Requirement
What you output should match the data below exactly.

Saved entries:
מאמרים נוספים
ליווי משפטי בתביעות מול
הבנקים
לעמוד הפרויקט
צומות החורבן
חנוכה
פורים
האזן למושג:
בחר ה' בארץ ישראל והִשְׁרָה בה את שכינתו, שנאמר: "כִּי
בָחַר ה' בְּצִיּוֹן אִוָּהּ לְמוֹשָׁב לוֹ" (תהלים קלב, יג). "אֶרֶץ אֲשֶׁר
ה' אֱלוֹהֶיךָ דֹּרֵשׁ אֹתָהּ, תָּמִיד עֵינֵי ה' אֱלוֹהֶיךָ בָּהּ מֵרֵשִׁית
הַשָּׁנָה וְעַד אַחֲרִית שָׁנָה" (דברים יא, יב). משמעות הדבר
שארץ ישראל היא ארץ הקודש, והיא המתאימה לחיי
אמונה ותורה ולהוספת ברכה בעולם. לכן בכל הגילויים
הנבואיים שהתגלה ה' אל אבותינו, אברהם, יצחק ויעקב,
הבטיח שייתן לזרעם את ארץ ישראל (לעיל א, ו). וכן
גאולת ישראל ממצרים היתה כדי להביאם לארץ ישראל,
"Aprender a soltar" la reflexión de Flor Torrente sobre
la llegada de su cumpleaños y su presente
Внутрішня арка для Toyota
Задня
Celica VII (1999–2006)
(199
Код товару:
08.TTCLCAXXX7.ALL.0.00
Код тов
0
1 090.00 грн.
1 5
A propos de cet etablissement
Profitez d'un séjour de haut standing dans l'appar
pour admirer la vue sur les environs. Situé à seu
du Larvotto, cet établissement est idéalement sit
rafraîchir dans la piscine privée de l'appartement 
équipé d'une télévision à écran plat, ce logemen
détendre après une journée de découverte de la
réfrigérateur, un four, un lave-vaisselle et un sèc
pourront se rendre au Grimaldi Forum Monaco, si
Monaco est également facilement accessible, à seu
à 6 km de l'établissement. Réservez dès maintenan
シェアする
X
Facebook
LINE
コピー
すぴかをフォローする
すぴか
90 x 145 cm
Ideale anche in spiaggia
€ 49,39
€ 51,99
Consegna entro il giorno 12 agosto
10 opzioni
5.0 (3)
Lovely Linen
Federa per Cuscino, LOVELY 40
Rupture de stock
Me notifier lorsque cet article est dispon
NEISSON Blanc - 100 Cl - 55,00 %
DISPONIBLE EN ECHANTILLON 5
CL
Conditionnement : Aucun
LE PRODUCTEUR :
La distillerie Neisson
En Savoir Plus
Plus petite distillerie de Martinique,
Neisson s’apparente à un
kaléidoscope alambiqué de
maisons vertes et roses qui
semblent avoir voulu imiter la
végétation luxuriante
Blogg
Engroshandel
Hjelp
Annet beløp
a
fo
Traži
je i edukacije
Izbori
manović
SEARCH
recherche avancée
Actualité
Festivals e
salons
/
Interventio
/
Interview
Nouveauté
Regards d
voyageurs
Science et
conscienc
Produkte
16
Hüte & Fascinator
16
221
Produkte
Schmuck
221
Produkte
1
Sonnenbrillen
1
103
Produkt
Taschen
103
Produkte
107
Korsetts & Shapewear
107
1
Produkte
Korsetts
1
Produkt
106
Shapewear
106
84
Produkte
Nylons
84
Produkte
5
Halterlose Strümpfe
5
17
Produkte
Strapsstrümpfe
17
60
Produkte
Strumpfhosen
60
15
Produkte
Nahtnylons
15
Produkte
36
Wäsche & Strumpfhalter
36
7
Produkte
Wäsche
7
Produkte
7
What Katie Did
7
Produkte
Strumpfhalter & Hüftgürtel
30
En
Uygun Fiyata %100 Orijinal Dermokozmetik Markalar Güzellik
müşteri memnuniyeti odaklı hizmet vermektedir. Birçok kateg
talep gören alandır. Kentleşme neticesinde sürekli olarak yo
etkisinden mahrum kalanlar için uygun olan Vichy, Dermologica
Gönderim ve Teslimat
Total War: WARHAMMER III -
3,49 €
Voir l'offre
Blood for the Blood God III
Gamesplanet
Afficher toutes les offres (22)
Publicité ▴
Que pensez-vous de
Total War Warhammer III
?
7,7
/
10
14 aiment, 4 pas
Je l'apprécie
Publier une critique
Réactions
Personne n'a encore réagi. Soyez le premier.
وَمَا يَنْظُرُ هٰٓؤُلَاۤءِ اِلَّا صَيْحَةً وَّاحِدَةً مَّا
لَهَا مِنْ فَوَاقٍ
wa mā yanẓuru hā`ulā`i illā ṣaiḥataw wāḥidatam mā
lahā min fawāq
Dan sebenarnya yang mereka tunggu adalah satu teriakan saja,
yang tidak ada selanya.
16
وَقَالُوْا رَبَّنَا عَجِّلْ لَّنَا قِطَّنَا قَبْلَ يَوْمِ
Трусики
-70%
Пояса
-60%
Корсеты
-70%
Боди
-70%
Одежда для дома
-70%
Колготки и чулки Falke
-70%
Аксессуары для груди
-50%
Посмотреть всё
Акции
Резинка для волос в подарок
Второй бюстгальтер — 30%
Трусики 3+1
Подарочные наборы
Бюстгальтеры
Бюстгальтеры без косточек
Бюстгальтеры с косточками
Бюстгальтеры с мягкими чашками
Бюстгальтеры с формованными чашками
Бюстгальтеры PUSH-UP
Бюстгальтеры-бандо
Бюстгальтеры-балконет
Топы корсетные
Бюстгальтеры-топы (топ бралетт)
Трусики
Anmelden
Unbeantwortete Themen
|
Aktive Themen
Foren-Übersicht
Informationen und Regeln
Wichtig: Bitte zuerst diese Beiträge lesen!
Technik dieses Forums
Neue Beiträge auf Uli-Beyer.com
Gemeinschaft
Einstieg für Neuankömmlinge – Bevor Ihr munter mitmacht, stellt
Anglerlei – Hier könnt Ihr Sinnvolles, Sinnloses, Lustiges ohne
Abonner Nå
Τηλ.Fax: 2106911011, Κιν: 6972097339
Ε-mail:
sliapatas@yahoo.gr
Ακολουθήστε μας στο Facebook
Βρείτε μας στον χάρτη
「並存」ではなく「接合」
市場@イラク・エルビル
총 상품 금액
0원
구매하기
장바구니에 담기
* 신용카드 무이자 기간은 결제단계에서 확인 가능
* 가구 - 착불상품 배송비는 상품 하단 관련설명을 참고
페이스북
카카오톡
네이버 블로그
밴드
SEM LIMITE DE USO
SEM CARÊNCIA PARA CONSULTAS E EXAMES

Answer to this task
מאמרים נוספים
ליווי משפטי בתביעות מול
הבנקים
לעמוד הפרויקט
צומות החורבן
חנוכה
פורים
האזן למושג:
בחר ה' בארץ ישראל והִשְׁרָה בה את שכינתו, שנאמר: "כִּי
בָחַר ה' בְּצִיּוֹן אִוָּהּ לְמוֹשָׁב לוֹ" (תהלים קלב, יג). "אֶרֶץ אֲשֶׁר
ה' אֱלוֹהֶיךָ דֹּרֵשׁ אֹתָהּ, תָּמִיד עֵינֵי ה' אֱלוֹהֶיךָ בָּהּ מֵרֵשִׁית
הַשָּׁנָה וְעַד אַחֲרִית שָׁנָה" (דברים יא, יב). משמעות הדבר
שארץ ישראל היא ארץ הקודש, והיא המתאימה לחיי
אמונה ותורה ולהוספת ברכה בעולם. לכן בכל הגילויים
הנבואיים שהתגלה ה' אל אבותינו, אברהם, יצחק ויעקב,
הבטיח שייתן לזרעם את ארץ ישראל (לעיל א, ו). וכן
גאולת ישראל ממצרים היתה כדי להביאם לארץ ישראל,
"Aprender a soltar" la reflexión de Flor Torrente sobre
la llegada de su cumpleaños y su presente
Внутрішня арка для Toyota
Задня
Celica VII (1999–2006)
(199
Код товару:
08.TTCLCAXXX7.ALL.0.00
Код тов
0
1 090.00 грн.
1 5
A propos de cet etablissement
Profitez d'un séjour de haut standing dans l'appar
pour admirer la vue sur les environs. Situé à seu
du Larvotto, cet établissement est idéalement sit
rafraîchir dans la piscine privée de l'appartement 
équipé d'une télévision à écran plat, ce logemen
détendre après une journée de découverte de la
réfrigérateur, un four, un lave-vaisselle et un sèc
pourront se rendre au Grimaldi Forum Monaco, si
Monaco est également facilement accessible, à seu
à 6 km de l'établissement. Réservez dès maintenan
シェアする
X
Facebook
LINE
コピー
すぴかをフォローする
すぴか
90 x 145 cm
Ideale anche in spiaggia
€ 49,39
€ 51,99
Consegna entro il giorno 12 agosto
10 opzioni
5.0 (3)
Lovely Linen
Federa per Cuscino, LOVELY 40
Rupture de stock
Me notifier lorsque cet article est dispon
NEISSON Blanc - 100 Cl - 55,00 %
DISPONIBLE EN ECHANTILLON 5
CL
Conditionnement : Aucun
LE PRODUCTEUR :
La distillerie Neisson
En Savoir Plus
Plus petite distillerie de Martinique,
Neisson s’apparente à un
kaléidoscope alambiqué de
maisons vertes et roses qui
semblent avoir voulu imiter la
végétation luxuriante
Blogg
Engroshandel
Hjelp
Annet beløp
a
fo
Traži
je i edukacije
Izbori
manović
SEARCH
recherche avancée
Actualité
Festivals e
salons
/
Interventio
/
Interview
Nouveauté
Regards d
voyageurs
Science et
conscienc
Produkte
16
Hüte & Fascinator
16
221
Produkte
Schmuck
221
Produkte
1
Sonnenbrillen
1
103
Produkt
Taschen
103
Produkte
107
Korsetts & Shapewear
107
1
Produkte
Korsetts
1
Produkt
106
Shapewear
106
84
Produkte
Nylons
84
Produkte
5
Halterlose Strümpfe
5
17
Produkte
Strapsstrümpfe
17
60
Produkte
Strumpfhosen
60
15
Produkte
Nahtnylons
15
Produkte
36
Wäsche & Strumpfhalter
36
7
Produkte
Wäsche
7
Produkte
7
What Katie Did
7
Produkte
Strumpfhalter & Hüftgürtel
30
En
Uygun Fiyata %100 Orijinal Dermokozmetik Markalar Güzellik
müşteri memnuniyeti odaklı hizmet vermektedir. Birçok kateg
talep gören alandır. Kentleşme neticesinde sürekli olarak yo
etkisinden mahrum kalanlar için uygun olan Vichy, Dermologica
Gönderim ve Teslimat
Total War: WARHAMMER III -
3,49 €
Voir l'offre
Blood for the Blood God III
Gamesplanet
Afficher toutes les offres (22)
Publicité ▴
Que pensez-vous de
Total War Warhammer III
?
7,7
/
10
14 aiment, 4 pas
Je l'apprécie
Publier une critique
Réactions
Personne n'a encore réagi. Soyez le premier.
وَمَا يَنْظُرُ هٰٓؤُلَاۤءِ اِلَّا صَيْحَةً وَّاحِدَةً مَّا
لَهَا مِنْ فَوَاقٍ
wa mā yanẓuru hā`ulā`i illā ṣaiḥataw wāḥidatam mā
lahā min fawāq
Dan sebenarnya yang mereka tunggu adalah satu teriakan saja,
yang tidak ada selanya.
16
وَقَالُوْا رَبَّنَا عَجِّلْ لَّنَا قِطَّنَا قَبْلَ يَوْمِ
Трусики
-70%
Пояса
-60%
Корсеты
-70%
Боди
-70%
Одежда для дома
-70%
Колготки и чулки Falke
-70%
Аксессуары для груди
-50%
Посмотреть всё
Акции
Резинка для волос в подарок
Второй бюстгальтер — 30%
Трусики 3+1
Подарочные наборы
Бюстгальтеры
Бюстгальтеры без косточек
Бюстгальтеры с косточками
Бюстгальтеры с мягкими чашками
Бюстгальтеры с формованными чашками
Бюстгальтеры PUSH-UP
Бюстгальтеры-бандо
Бюстгальтеры-балконет
Топы корсетные
Бюстгальтеры-топы (топ бралетт)
Трусики
Anmelden
Unbeantwortete Themen
|
Aktive Themen
Foren-Übersicht
Informationen und Regeln
Wichtig: Bitte zuerst diese Beiträge lesen!
Technik dieses Forums
Neue Beiträge auf Uli-Beyer.com
Gemeinschaft
Einstieg für Neuankömmlinge – Bevor Ihr munter mitmacht, stellt
Anglerlei – Hier könnt Ihr Sinnvolles, Sinnloses, Lustiges ohne
Abonner Nå
Τηλ.Fax: 2106911011, Κιν: 6972097339
Ε-mail:
sliapatas@yahoo.gr
Ακολουθήστε μας στο Facebook
Βρείτε μας στον χάρτη
「並存」ではなく「接合」
市場@イラク・エルビル
총 상품 금액
0원
구매하기
장바구니에 담기
* 신용카드 무이자 기간은 결제단계에서 확인 가능
* 가구 - 착불상품 배송비는 상품 하단 관련설명을 참고
페이스북
카카오톡
네이버 블로그
밴드
SEM LIMITE DE USO
SEM CARÊNCIA PARA CONSULTAS E EXAMES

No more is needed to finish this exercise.